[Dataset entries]
· · ·
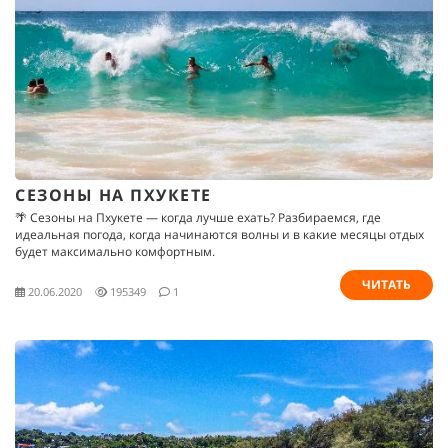
СЕЗОНЫ НА ПХУКЕТЕ
🌴 Сезоны на Пхукете — когда лучше ехать? Разбираемся, где
идеальная погода, когда начинаются волны и в какие месяцы отдых
будет максимально комфортным.
ЧИТАТЬ
20.06.2020
195349
1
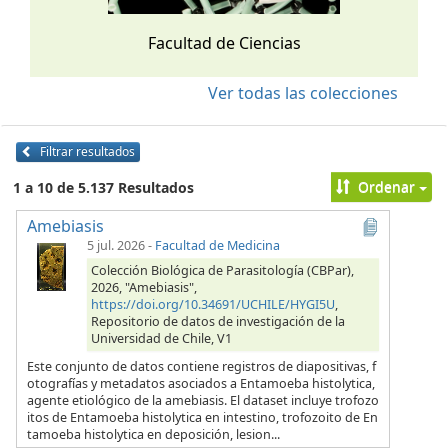
Facultad de Ciencias
Ver todas las colecciones
Filtrar resultados
Ordenar
1 a 10 de 5.137 Resultados
Amebiasis
5 jul. 2026
-
Facultad de Medicina
Colección Biológica de Parasitología (CBPar),
2026, "Amebiasis",
https://doi.org/10.34691/UCHILE/HYGI5U
,
Repositorio de datos de investigación de la
Universidad de Chile, V1
Este conjunto de datos contiene registros de diapositivas, f
otografías y metadatos asociados a Entamoeba histolytica,
agente etiológico de la amebiasis. El dataset incluye trofozo
itos de Entamoeba histolytica en intestino, trofozoito de En
tamoeba histolytica en deposición, lesion...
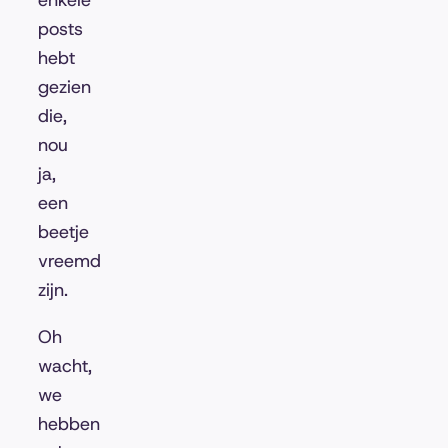
enkele
posts
hebt
gezien
die,
nou
ja,
een
beetje
vreemd
zijn.
Oh
wacht,
we
hebben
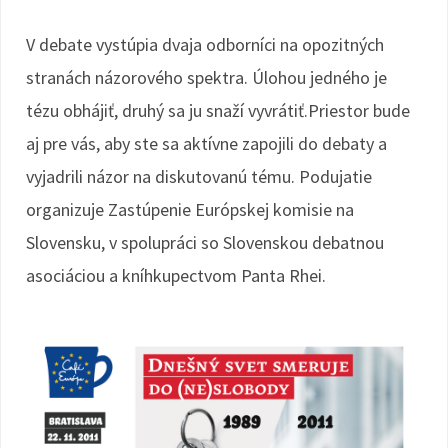
V debate vystúpia dvaja odborníci na opozitných
stranách názorového spektra. Úlohou jedného je
tézu obhájiť, druhý sa ju snaží vyvrátiť.Priestor bude
aj pre vás, aby ste sa aktívne zapojili do debaty a
vyjadrili názor na diskutovanú tému. Podujatie
organizuje Zastúpenie Európskej komisie na
Slovensku, v spolupráci so Slovenskou debatnou
asociáciou a kníhkupectvom Panta Rhei.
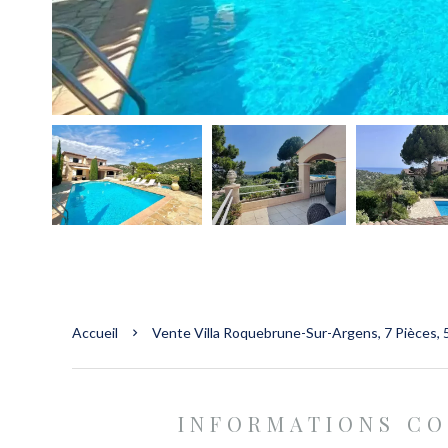
Accueil
Vente Villa Roquebrune-Sur-Argens, 7 Pièces, 
INFORMATIONS C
· · ·
__Task to carry out__. Pictures should not appear in the copy. Write out exactly the lines above from the first one through the line that contains "Repositorio de datos de investigación de la".

__Exercise output__.
СЕЗОНЫ НА ПХУКЕТЕ
🌴 Сезоны на Пхукете — когда лучше ехать? Разбираемся, где
идеальная погода, когда начинаются волны и в какие месяцы отдых
будет максимально комфортным.
ЧИТАТЬ
20.06.2020
195349
1
Facultad de Ciencias
Ver todas las colecciones
Filtrar resultados
Ordenar
1 a 10 de 5.137 Resultados
Amebiasis
5 jul. 2026
-
Facultad de Medicina
Colección Biológica de Parasitología (CBPar),
2026, "Amebiasis",
https://doi.org/10.34691/UCHILE/HYGI5U
,
Repositorio de datos de investigación de la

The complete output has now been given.